По приезде в Нью-Йорк я несколько месяцев заставлял себя написать о последней ночи, проведенной в Крепости. Это было, как вы можете предположить, делом чрезвычайно трудным — были дни и ночи, когда я не мог написать ни слова. Думаю, я не потерял рассудка только потому, что совершил вылазку в безумие. Я обнаружил, что снова и снова возвращаюсь к тому моменту, когда я ехал в машине, и меня занесло, и время словно бы разделилось на две половинки, как карточная колода. У меня появилась уверенность, что если я вернусь на тот крутой поворот, где руль вырвало у меня из рук, то увижу не пустую дорогу, а машину, врезавшуюся в дерево, и за ветровым стеклом — разбившегося себя. Я видел этот изуродованный облик так отчетливо, что был убежден: я отдал концы.
А то, что я по-прежнему живу, — лишь иллюзия.
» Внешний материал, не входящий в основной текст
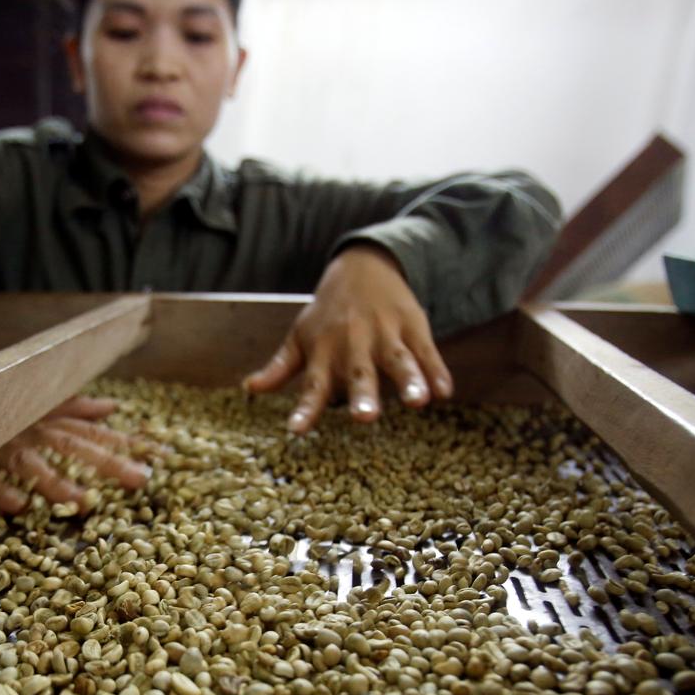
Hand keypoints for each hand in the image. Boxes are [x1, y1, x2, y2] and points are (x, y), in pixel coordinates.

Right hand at [0, 396, 150, 513]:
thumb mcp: (37, 404)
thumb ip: (74, 407)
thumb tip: (112, 407)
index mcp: (47, 422)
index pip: (91, 434)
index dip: (124, 446)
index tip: (159, 460)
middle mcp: (30, 432)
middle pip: (72, 446)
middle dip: (106, 462)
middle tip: (139, 480)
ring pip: (29, 464)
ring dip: (54, 481)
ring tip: (80, 499)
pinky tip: (17, 506)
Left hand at [243, 245, 453, 433]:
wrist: (364, 265)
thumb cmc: (328, 313)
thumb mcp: (300, 337)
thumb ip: (280, 367)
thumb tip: (249, 388)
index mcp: (325, 351)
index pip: (313, 384)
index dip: (305, 408)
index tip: (296, 430)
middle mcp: (355, 344)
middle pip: (360, 373)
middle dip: (363, 394)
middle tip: (365, 417)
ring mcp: (386, 334)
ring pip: (399, 360)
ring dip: (409, 380)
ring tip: (418, 402)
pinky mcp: (414, 327)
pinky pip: (428, 352)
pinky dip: (437, 371)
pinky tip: (445, 391)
Остаток той ночи был разыгран на совсем небольшой театральной площадке, какой является малая часть мозга, продолжающая жить, чтобы провести мертвеца по первым выбранным им дорогам. Воспоминание о том, как я вел машину, как летели вперед лучи фар, словно светящиеся передние ноги большого скакуна, отражало лишь мои предположения. Просто шел первый час моей смерти. Так уж получается по законам равновесия и таков счастливый дар смерти, что все незаконченные мысли, находившиеся в нашем мозгу в момент внезапного угасания, будут продолжать раскручиваться. Если, вернувшись на Доун, я чувствовал себя немного нереально, это могло быть единственным указанием на то, что я прошел путями мертвецов. Вначале эти пути едва ли отличаются от уже знакомых. Если та ночь закончилась исчезновением моей жены, не собственную ли кончину я оплакивал? Не ждала ли Киттредж, что я все же вернусь в Крепость в ту штормовую ночь? Так я в течение года удерживал в Нью-Йорке свой разум от погружения в безумие. У мертвеца меньше оснований сойти с ума.
Весь этот год я скрывался и потому не привел в порядок свой паспорт. Не могло быть и речи о том, чтобы его заменить. Сейчас этот паспорт, похожий на слоеный пирог, находился в руках советского стража порядка в стеклянной будке, и на лице его читалось изумление. Неужели я собирался вступить на территорию СССР через московский аэропорт Шереметьево по такому побывавшему в воде удостоверению личности? Более того, сотрудник паспортного контроля еще не знал, что имя Уильям Холдинг Либби было выдумкой, не выдерживающей серьезного изучения.
— Паспорт… — произнес парень из своей стеклянной клетки. — Этот паспорт?… Почему такой?
Он говорил на английском не лучше, чем я на русском.
— Река, — произнес я на его языке и попытался изобразить, что свалился вместе с паспортом в реку. Не мог же я признать, что высушил этот документ в сушильной машине в прачечной. Я считал, что сказал ему «река», но потом, листая разговорник для туристов, понял, что на самом деле сказал «рука», «ребра» и «рыба». По всей вероятности, получилось, что я держал паспорт у ребра и руку мне откусила рыба, — ей-же-ей, этого было вполне достаточно, чтобы совсем сбить с толку советского стража. А он, как хорошо выученная собачка, упрямо повторял:
— Паспорт — не годится. Почему такой? — После чего поднялся во весь рост и грозно уставился на меня — их явно учили так себя вести.
А я обильно потел, как человек ни в чем не виновный, да, собственно, так оно и было. Как, спрашивал я себя, мог я не подумать о том, в какое недоумение приведет этот торт вместо паспорта всякого, кто возьмет его в руки?